→ REQUEST
Go through the data below and copy each line where the word "trong" occurs.

→ RECORDS TO USE
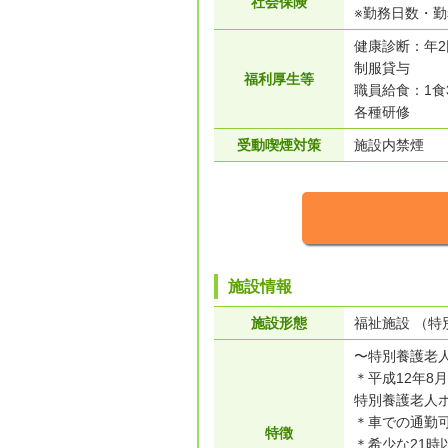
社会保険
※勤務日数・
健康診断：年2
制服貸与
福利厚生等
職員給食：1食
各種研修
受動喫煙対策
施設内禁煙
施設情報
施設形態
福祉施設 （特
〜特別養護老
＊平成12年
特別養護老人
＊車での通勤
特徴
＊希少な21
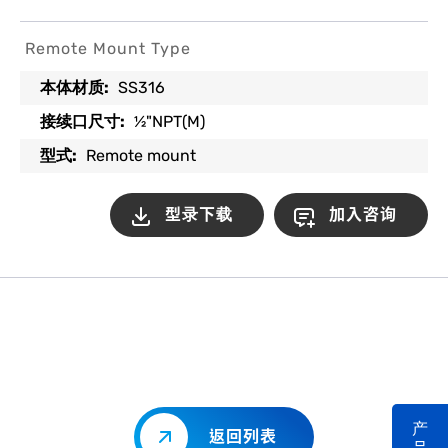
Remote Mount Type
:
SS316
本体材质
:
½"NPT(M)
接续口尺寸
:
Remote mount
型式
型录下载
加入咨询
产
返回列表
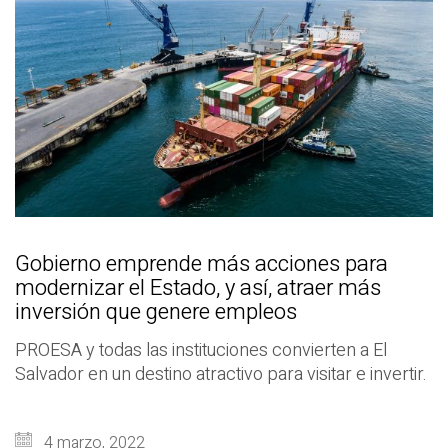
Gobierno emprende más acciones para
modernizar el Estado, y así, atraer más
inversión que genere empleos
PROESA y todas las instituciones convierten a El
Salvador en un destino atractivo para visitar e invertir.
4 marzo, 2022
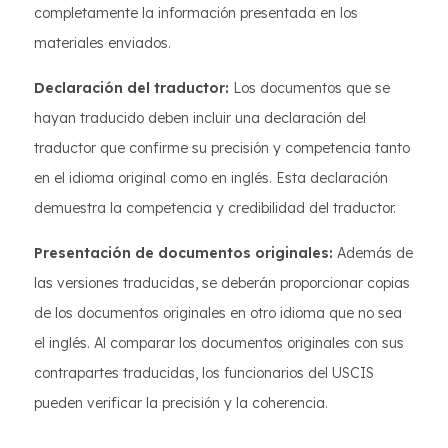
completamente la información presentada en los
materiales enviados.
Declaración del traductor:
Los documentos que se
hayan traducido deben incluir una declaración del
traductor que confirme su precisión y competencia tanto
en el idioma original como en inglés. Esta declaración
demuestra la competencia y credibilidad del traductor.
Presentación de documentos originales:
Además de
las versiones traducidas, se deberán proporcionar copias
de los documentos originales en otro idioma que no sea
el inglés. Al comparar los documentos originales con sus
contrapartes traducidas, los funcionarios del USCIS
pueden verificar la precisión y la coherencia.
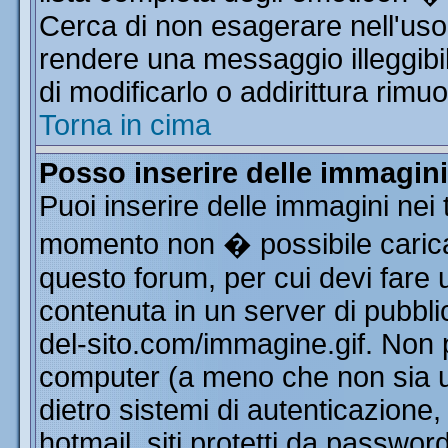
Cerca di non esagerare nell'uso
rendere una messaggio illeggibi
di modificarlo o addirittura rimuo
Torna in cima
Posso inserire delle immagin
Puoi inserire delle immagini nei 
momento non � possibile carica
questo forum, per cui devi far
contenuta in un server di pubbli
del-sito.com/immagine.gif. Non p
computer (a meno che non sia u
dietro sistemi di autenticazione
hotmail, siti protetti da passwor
--
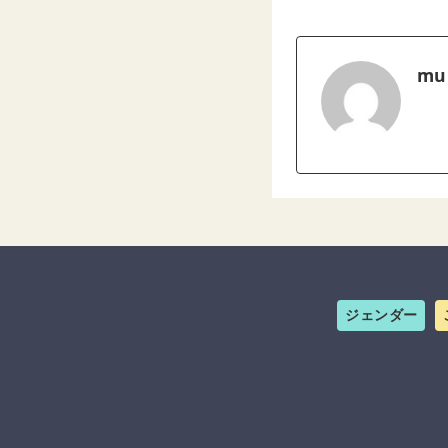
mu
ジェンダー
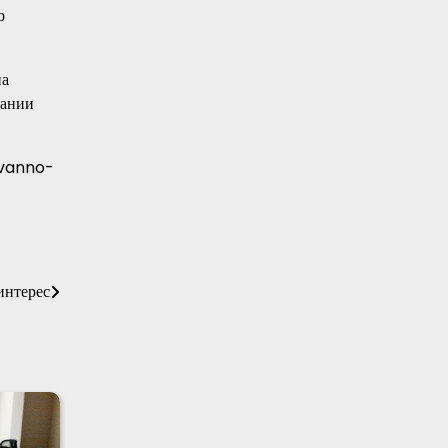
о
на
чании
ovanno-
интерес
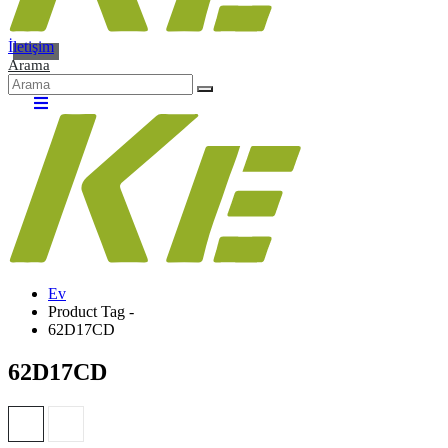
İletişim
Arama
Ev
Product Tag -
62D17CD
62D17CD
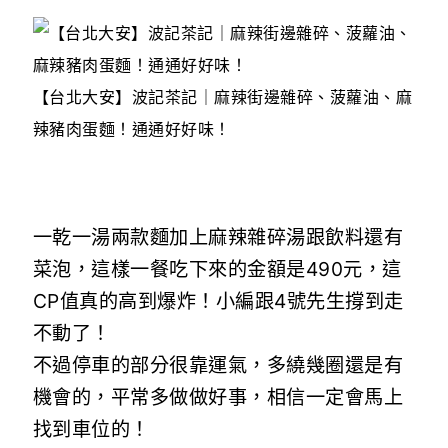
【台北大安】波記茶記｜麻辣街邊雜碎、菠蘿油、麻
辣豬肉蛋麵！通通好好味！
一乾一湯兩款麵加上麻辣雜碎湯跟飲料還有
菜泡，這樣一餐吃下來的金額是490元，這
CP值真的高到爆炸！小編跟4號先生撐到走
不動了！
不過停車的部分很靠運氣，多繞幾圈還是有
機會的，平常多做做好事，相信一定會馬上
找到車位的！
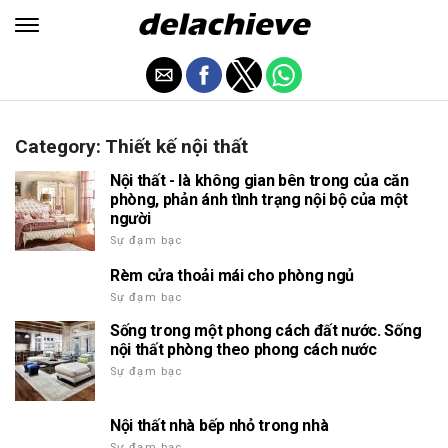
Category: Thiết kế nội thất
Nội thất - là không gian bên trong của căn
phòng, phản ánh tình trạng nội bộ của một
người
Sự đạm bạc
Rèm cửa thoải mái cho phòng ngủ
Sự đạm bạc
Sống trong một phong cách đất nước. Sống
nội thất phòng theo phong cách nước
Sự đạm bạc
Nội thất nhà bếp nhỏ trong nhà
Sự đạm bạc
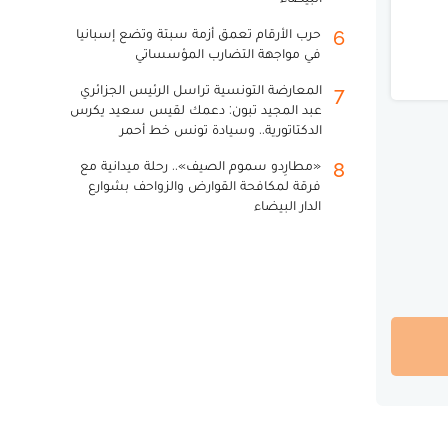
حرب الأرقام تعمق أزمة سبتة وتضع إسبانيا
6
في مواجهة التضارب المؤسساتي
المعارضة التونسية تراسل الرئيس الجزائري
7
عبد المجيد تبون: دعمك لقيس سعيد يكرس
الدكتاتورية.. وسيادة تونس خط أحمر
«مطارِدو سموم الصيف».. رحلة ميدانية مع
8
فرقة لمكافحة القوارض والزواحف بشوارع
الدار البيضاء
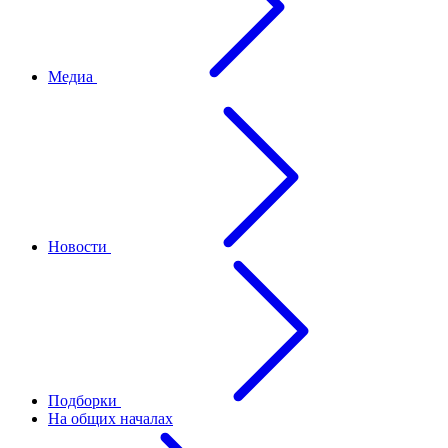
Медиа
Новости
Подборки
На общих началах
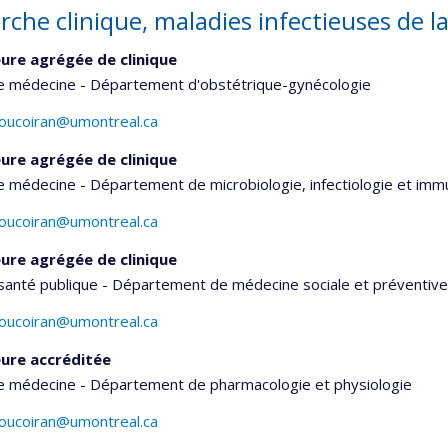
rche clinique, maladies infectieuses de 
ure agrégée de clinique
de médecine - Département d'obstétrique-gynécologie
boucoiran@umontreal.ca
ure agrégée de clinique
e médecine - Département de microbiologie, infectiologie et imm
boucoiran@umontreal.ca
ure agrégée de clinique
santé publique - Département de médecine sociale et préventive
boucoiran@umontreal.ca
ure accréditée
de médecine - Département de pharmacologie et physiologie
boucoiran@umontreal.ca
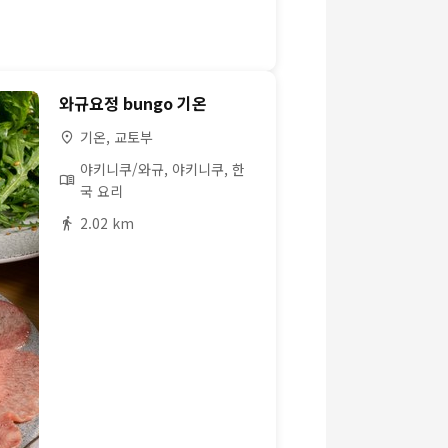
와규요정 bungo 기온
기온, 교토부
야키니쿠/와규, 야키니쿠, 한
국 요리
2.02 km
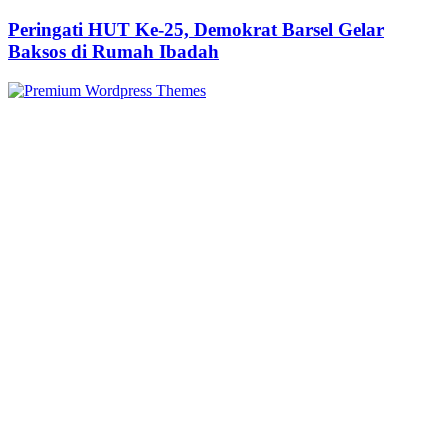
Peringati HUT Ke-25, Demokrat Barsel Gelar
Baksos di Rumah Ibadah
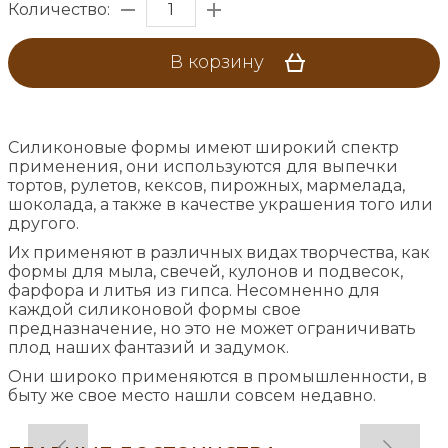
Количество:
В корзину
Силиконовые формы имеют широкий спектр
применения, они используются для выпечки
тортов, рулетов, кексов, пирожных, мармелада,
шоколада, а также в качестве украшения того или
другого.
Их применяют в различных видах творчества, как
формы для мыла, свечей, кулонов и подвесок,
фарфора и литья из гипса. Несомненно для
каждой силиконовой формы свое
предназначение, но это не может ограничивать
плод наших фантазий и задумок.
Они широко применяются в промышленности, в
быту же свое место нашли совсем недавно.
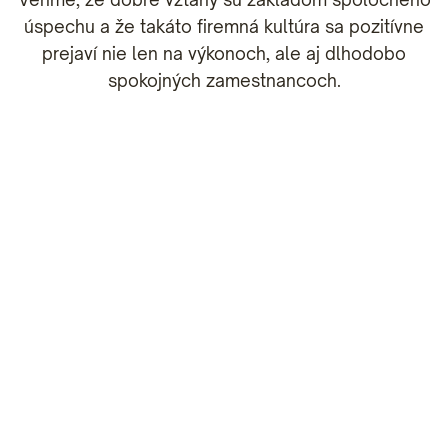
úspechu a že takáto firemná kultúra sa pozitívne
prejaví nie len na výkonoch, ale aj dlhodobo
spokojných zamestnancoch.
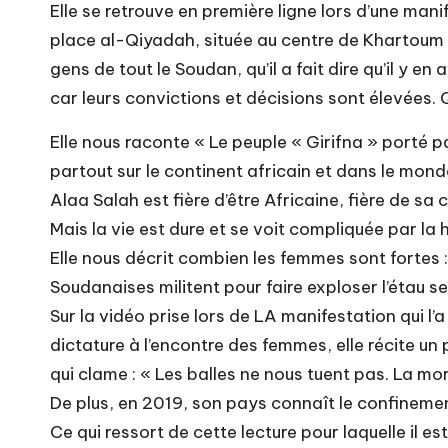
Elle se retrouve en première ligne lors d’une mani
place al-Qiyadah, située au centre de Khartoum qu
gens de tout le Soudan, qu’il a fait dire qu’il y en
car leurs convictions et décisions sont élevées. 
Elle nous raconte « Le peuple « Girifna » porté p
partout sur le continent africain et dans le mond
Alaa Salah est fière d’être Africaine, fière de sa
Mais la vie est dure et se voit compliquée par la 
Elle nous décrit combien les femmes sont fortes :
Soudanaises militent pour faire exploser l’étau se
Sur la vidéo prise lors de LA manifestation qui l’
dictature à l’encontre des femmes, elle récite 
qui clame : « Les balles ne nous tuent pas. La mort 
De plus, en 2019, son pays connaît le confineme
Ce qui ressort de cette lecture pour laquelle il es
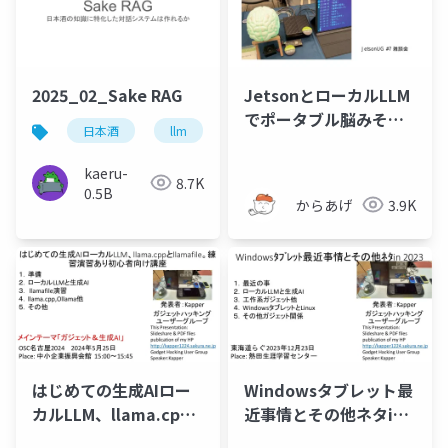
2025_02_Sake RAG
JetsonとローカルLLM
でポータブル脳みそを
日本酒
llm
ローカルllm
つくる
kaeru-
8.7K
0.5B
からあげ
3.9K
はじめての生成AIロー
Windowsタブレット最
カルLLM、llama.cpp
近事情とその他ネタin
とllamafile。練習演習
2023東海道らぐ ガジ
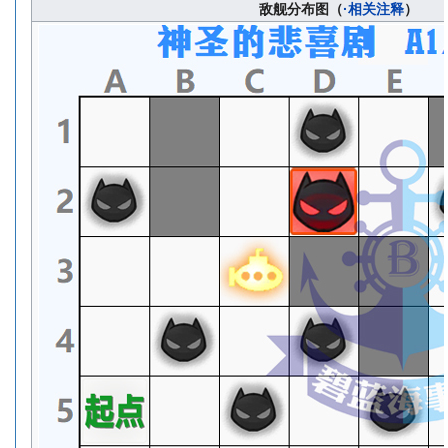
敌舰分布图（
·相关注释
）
* * *
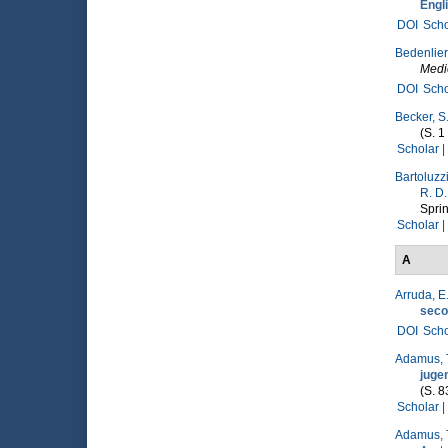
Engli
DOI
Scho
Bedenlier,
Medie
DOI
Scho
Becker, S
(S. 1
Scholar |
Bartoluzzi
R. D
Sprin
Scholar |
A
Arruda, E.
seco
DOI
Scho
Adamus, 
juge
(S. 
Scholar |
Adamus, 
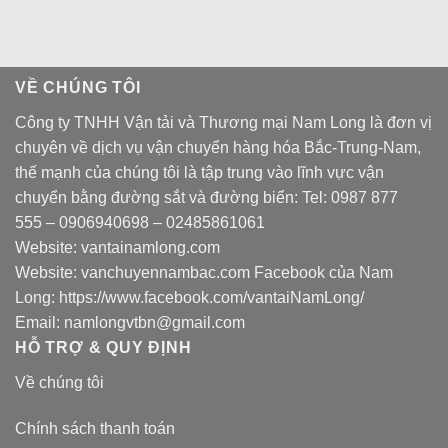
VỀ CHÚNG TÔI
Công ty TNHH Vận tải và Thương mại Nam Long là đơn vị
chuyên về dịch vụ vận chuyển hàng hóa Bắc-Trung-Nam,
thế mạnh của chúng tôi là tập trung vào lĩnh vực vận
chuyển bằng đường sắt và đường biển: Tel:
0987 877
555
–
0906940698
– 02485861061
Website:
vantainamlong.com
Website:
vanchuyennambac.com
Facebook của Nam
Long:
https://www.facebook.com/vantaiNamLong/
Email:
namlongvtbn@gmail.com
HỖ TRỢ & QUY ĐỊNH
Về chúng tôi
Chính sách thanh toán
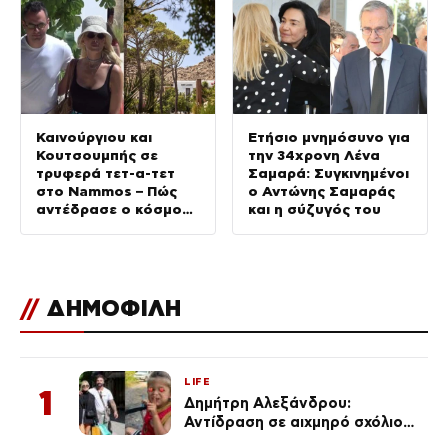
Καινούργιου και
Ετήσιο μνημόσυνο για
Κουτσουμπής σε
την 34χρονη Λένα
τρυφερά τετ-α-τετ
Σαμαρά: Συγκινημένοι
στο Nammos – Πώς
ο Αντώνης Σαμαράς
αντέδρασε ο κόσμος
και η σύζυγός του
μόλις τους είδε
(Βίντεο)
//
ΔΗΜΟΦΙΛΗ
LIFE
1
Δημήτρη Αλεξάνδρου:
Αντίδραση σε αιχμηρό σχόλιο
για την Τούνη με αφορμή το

→ COMPLETED EXERCISE
Nội thất - là không gian bên trong của căn
Sống trong một phong cách đất nước. Sống
Nội thất nhà bếp nhỏ trong nhà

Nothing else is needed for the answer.